----- DATA FOR THIS EXERCISE
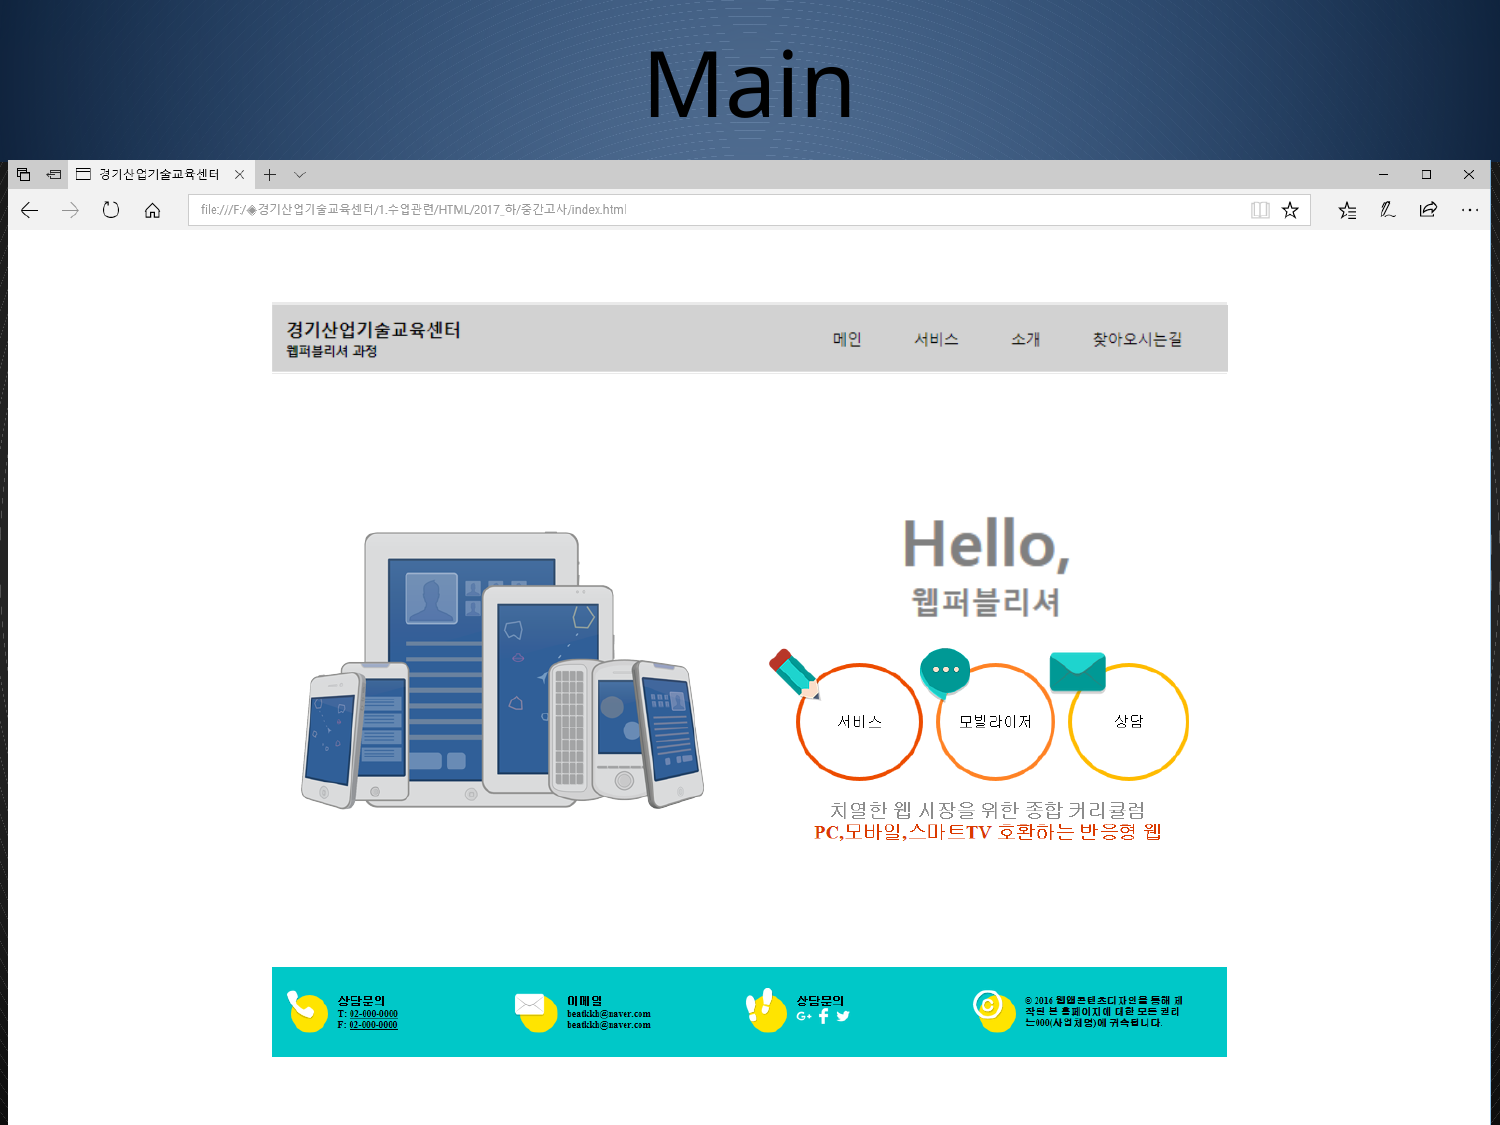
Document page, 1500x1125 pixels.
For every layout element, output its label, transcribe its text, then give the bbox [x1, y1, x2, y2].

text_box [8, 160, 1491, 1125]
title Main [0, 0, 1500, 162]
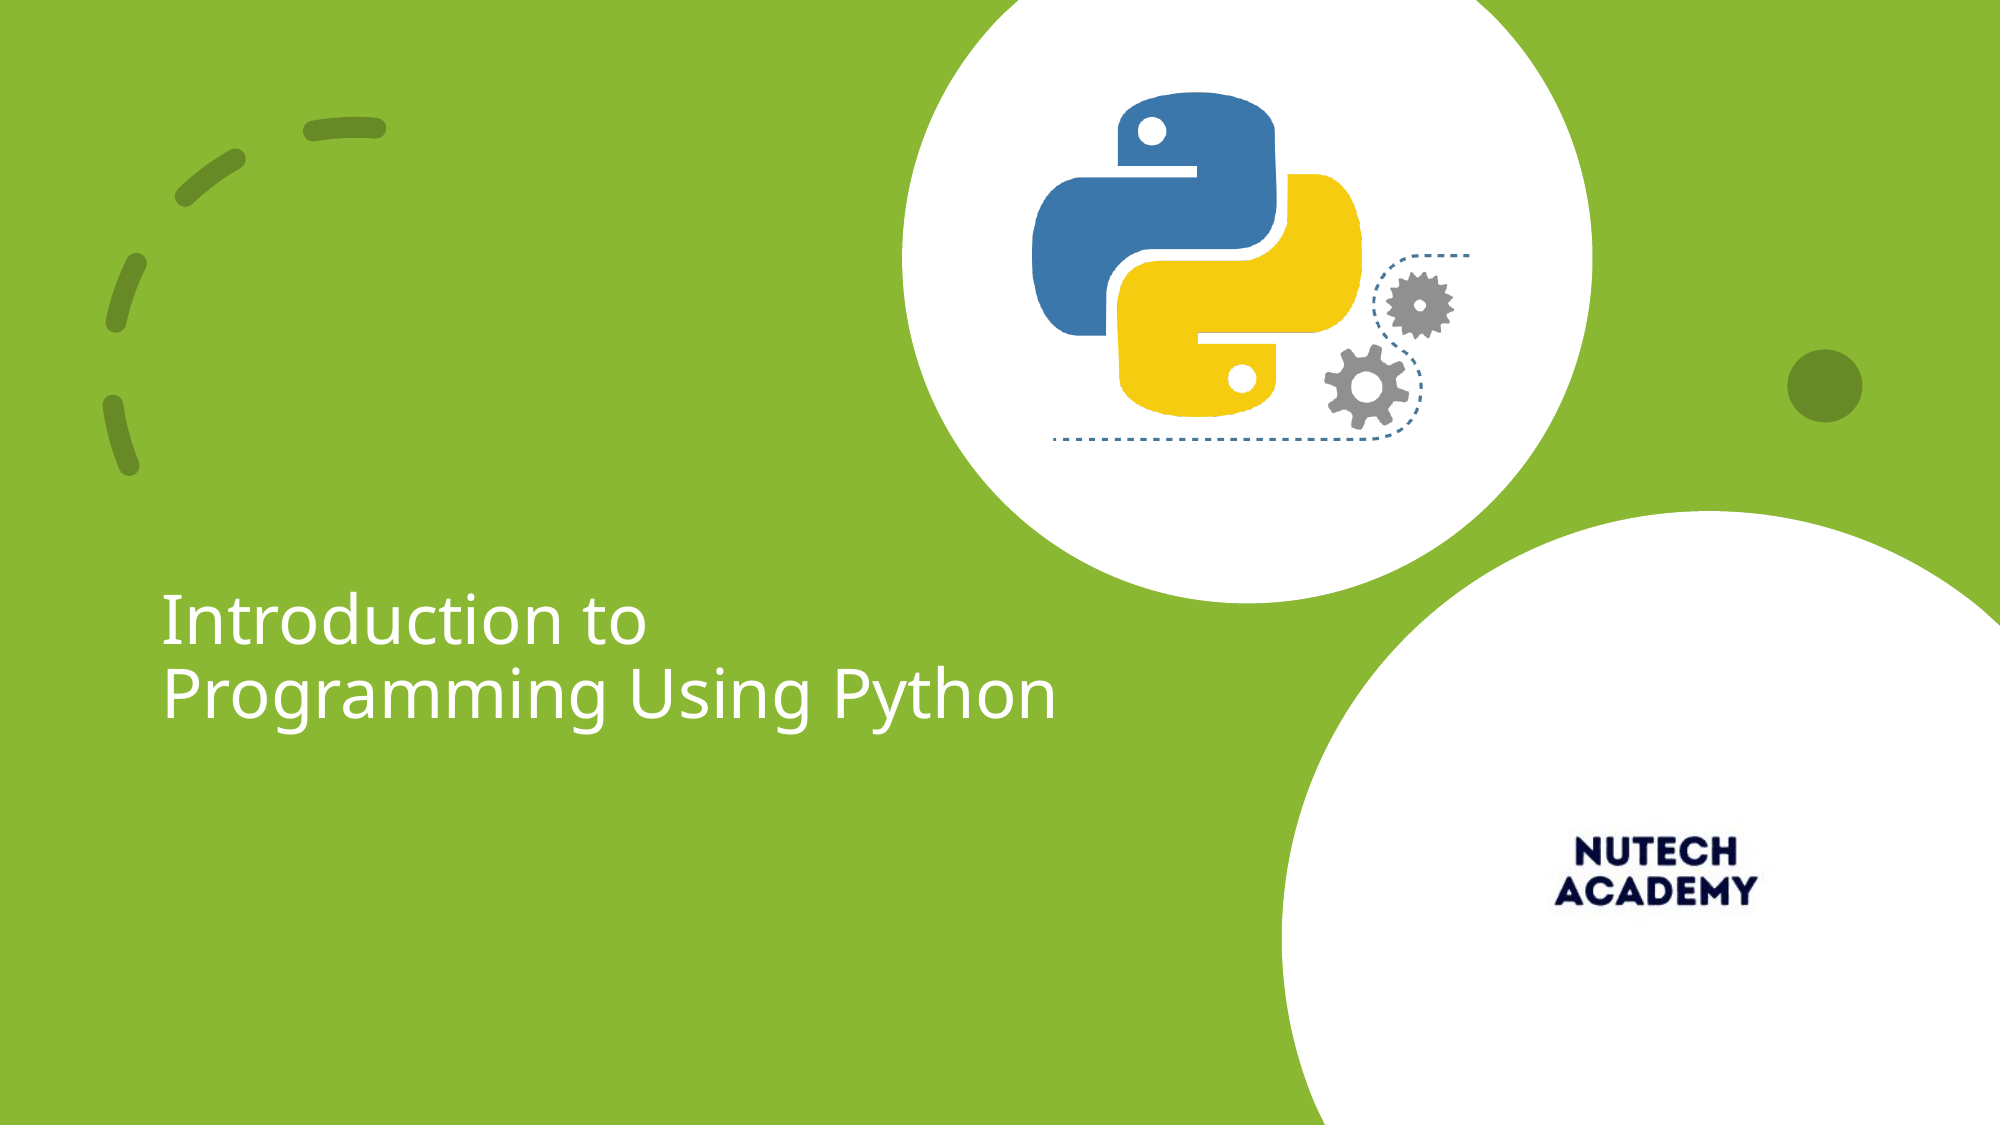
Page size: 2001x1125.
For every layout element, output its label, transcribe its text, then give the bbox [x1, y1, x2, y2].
----------
Could the entries above be copied out exactly, with no pictures included?

| RESPONSE AREA |
Document page, 1500x1125 pixels.
For every layout element, output its label, transcribe its text, then give the bbox [x1, y1, x2, y2].

text_box [8, 160, 1491, 1125]
title Main [0, 0, 1500, 162]
Page size: 2001x1125.
For every layout element, output its label, transcribe its text, then give the bbox [x1, y1, x2, y2].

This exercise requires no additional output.